Rainbow Room: Taylor_Smyth Architects’ Addition to West Preparatory Junior Public School, Toronto

Creating a bright, inspirational and creative space was child’s play for Taylor_Smyth – and managing to get the grown-ups on board has proved well worth it.

In response to a call for additional classrooms, Taylor_Smyth collaborated with Toronto's West Preparatory Junior Public school board to create a multi-purpose, innovative space. Seamlessly blending with the school’s existing exterior, the students now refer to it as the Rainbow Room as it sheds fresh light on the previously somber building.

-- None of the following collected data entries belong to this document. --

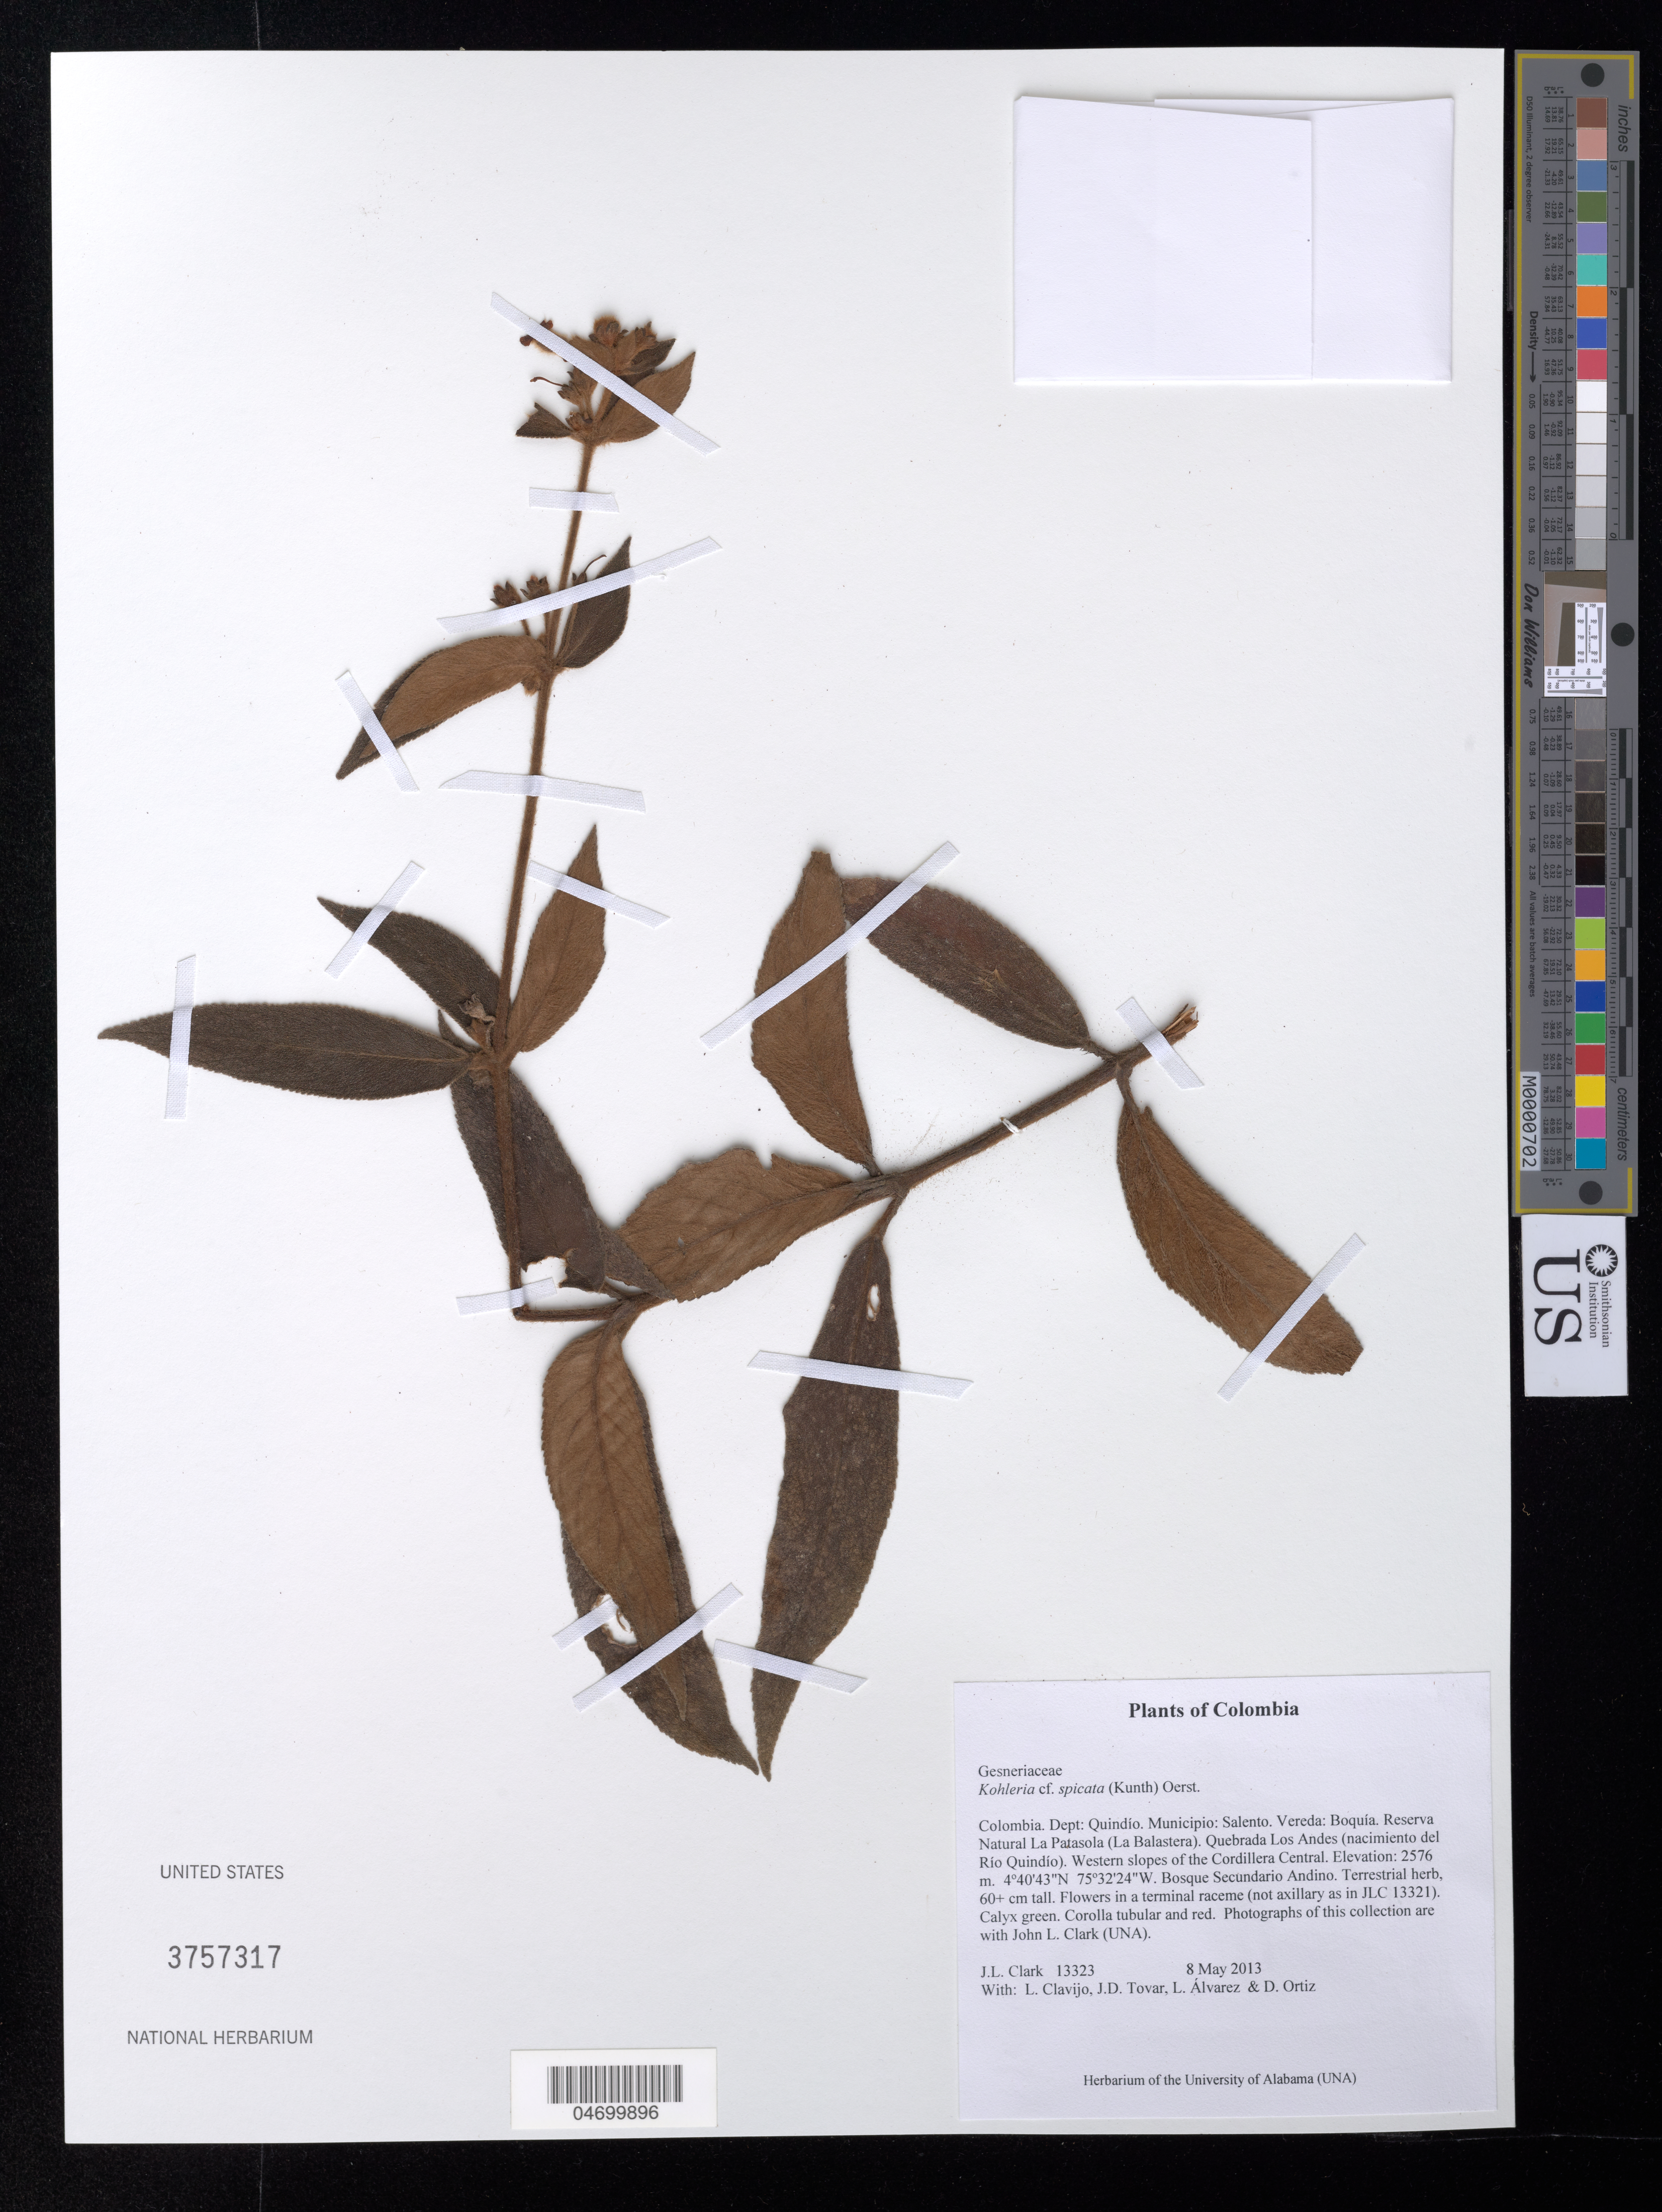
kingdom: Plantae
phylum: Tracheophyta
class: Magnoliopsida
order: Lamiales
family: Gesneriaceae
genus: Kohleria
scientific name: Kohleria spicata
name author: (Kunth) Oerst.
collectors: J. L. Clark, L. Clavijo, J. Tovar & L. Alvarez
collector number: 13323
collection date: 2013-05-08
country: Colombia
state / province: Quindío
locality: Dept: Quindio. Municipio: Salento. Vereda: Boquía. Reserva Natural La Patasola (La Balastera). Quebrada Los Andes (nacimiento del Río Quindío). Western slopes of the Cordillera Central.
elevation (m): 2576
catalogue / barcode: US 3757317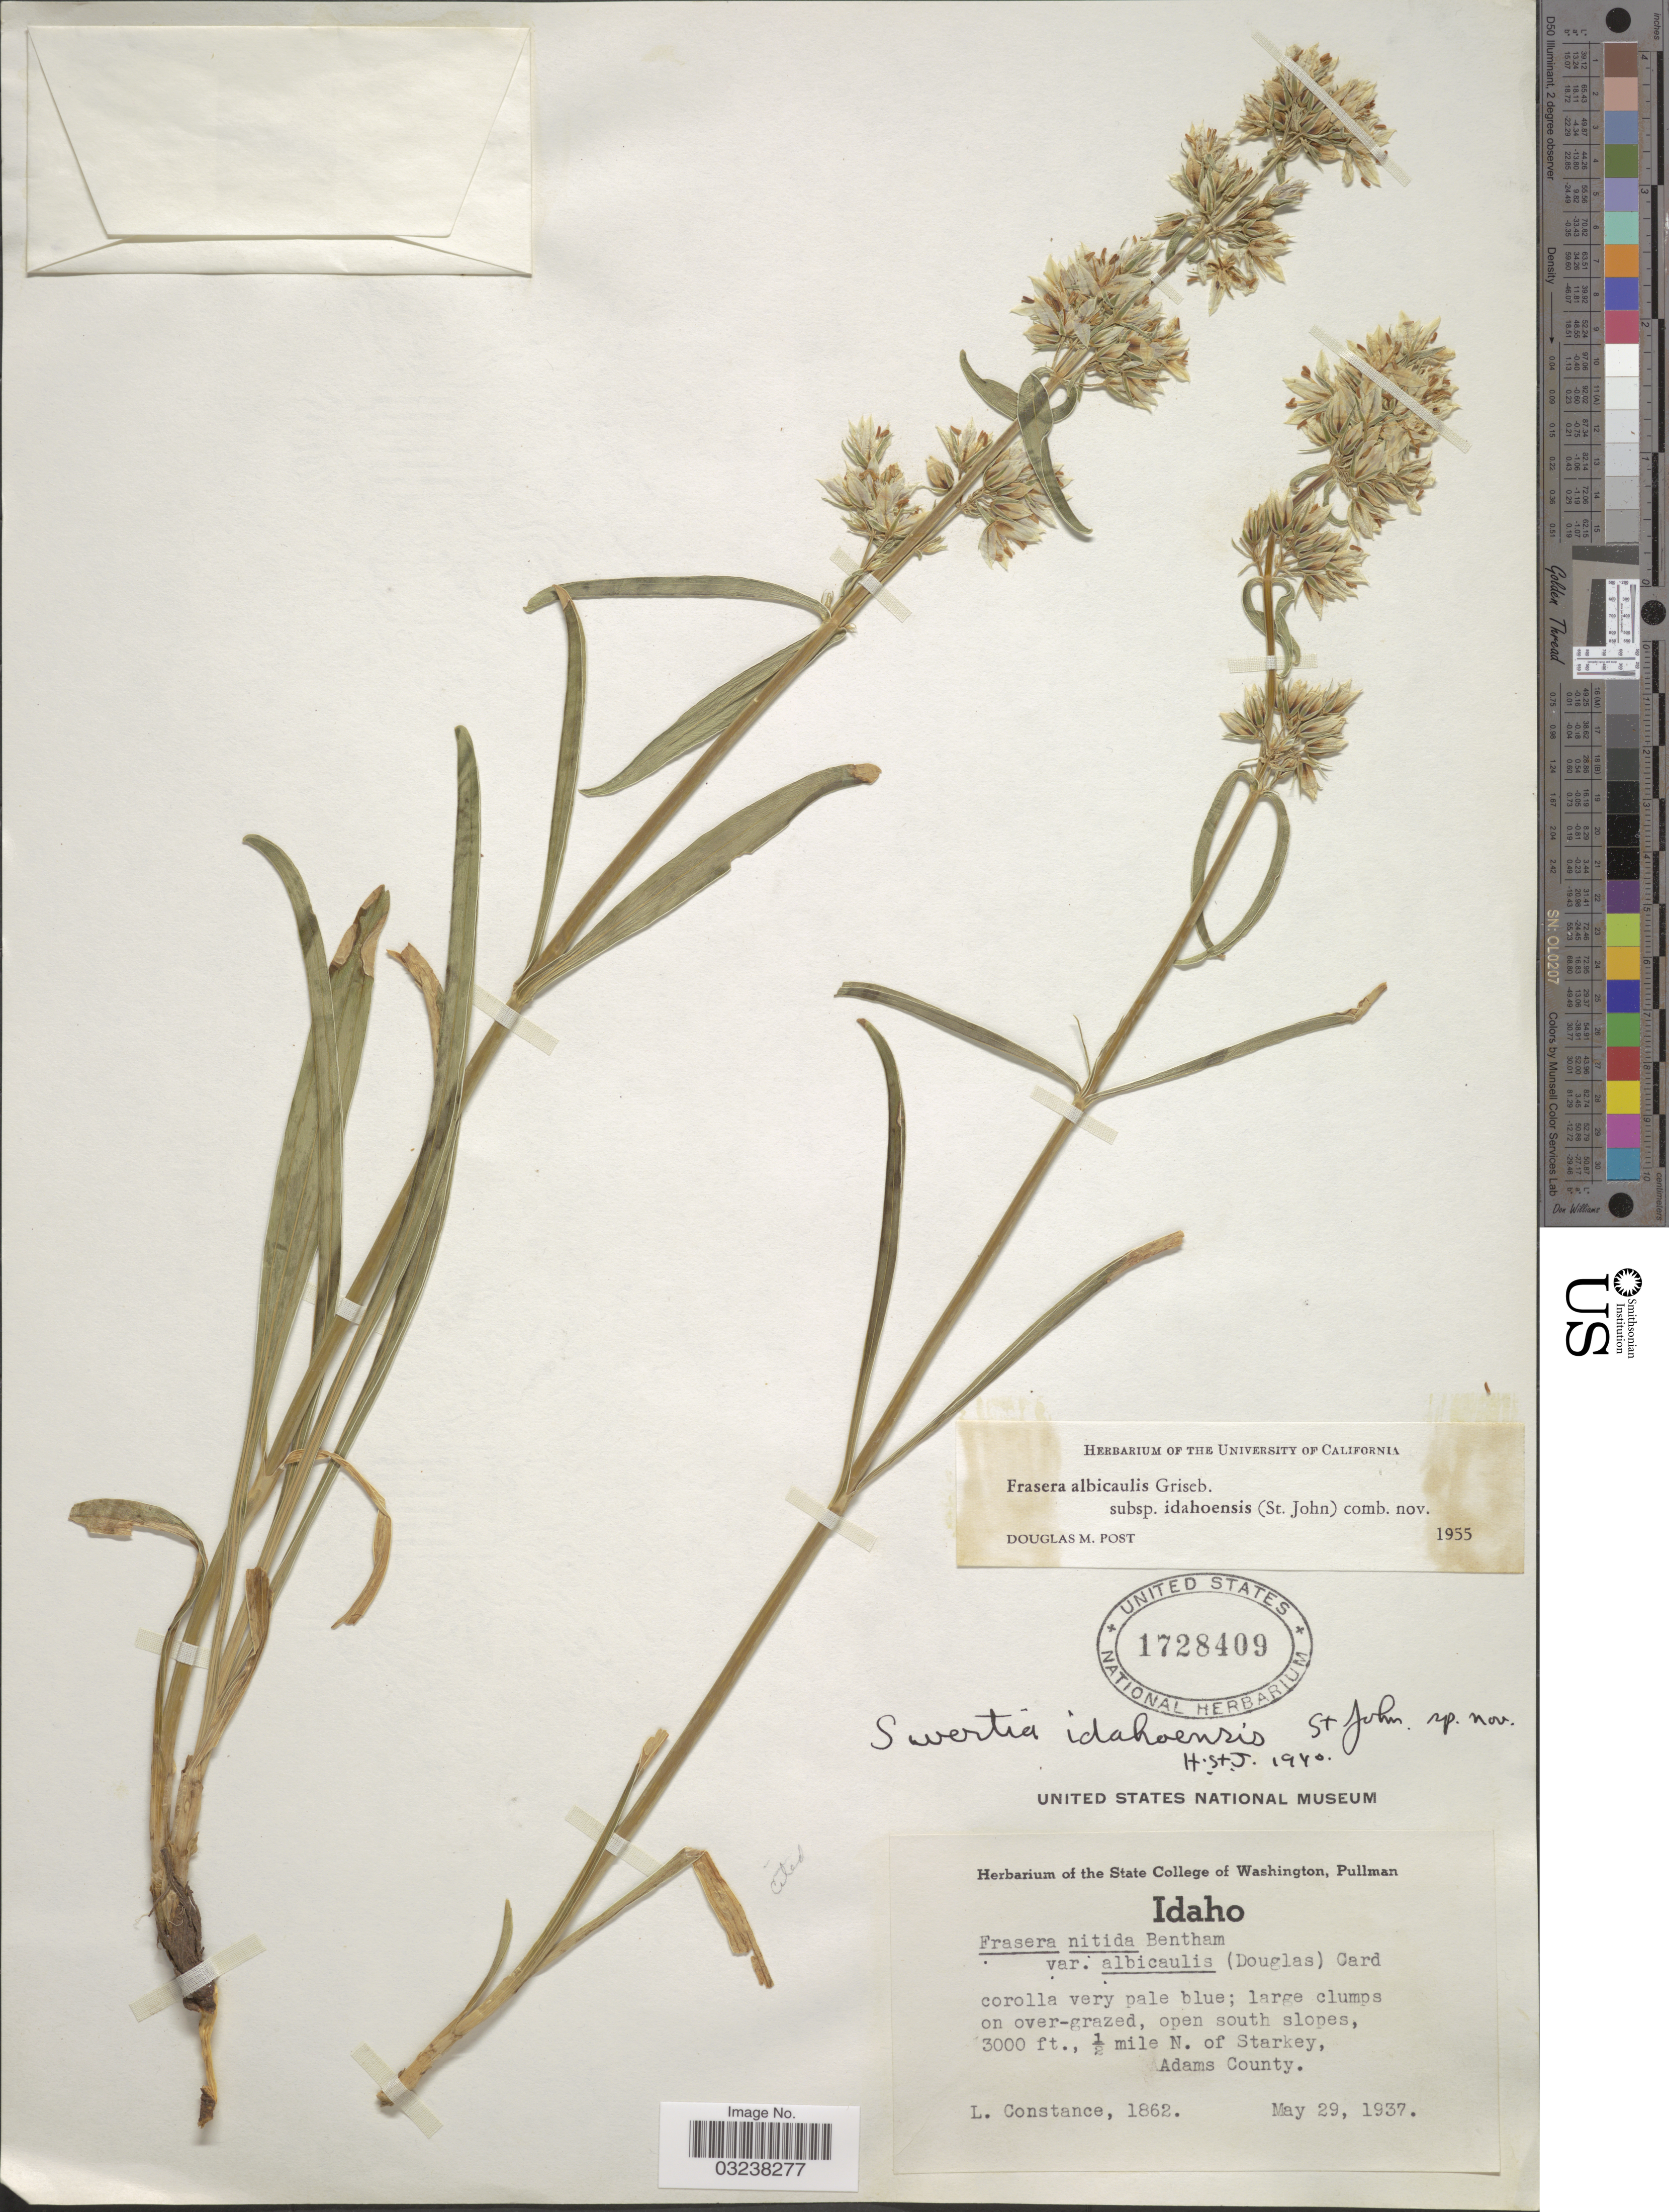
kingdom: Plantae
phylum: Tracheophyta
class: Magnoliopsida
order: Gentianales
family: Gentianaceae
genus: Swertia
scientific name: Swertia albicaulis var. idahoensis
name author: (H. St. John) J.S. Pringle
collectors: L. Constance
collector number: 1862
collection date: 1937-05-29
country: United States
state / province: Idaho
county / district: Adams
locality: ½ mile N. of Starkey, Adams County.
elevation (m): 914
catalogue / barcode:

“What makes this project unique for us is that we made a commitment, mostly for cost reasons, to build a very simple box and to create interest by playing with scale, views, sunlight and color,” Taylor explains. This is exactly what was achieved, as evidenced by the brightly lit interior contrasting with the plain brick walls outside. The addition is designed as a simple box that blends visually with the existing gym, but also distinguishes itself by an assortment of windows cut into the walls in random formations. These windows are framed internally by colorful films in an array of shades which draws bright, energetic light into the room, bouncing off the shining walls and complimenting the vinyl floor’s pattern.

Geometric shapes permeate the design as the floor design boasts large squares in matching fuchsia, orange, blue and citrus green traverse the floor, picking up the flooding light. This shapes are followed through into structural format as one of the deepest windows extends to form a bench where children can happily perch. Similarly, the concrete block of the walls is etched with brightly outlined acoustic slots with matching ceiling tiles.

An unusual interpretation of an educational space, Michael Taylor, who founded the firm with Robert Smyth, admits that it took a little persuasion to get the school on board with the exuberant design. “The principal brought in some parents to consult with, to make sure that people were comfortable with this approach. Our feeling was that the rest of the school was pretty somber and needed something to get the children to appreciate their surroundings in a new way.”

The idea comes into effect as the school day goes on and natural light cascades through the windows bringing the warmth of the sun and a kaleidoscope of color into the room, creating a fun and enjoyable atmosphere for the students and teachers inside whatever their current activity may be. This addition allows for far more options for community use as a lunchroom, music room and general activity space.

This actualization of “play” into the design demonstrates the benefits of bringing color and light into a learning and working environment. As Taylor explains, “It’s not only about color, but also about natural light and thinking about how it can transform our everyday experiences with sunlight and the deep shadows it creates.”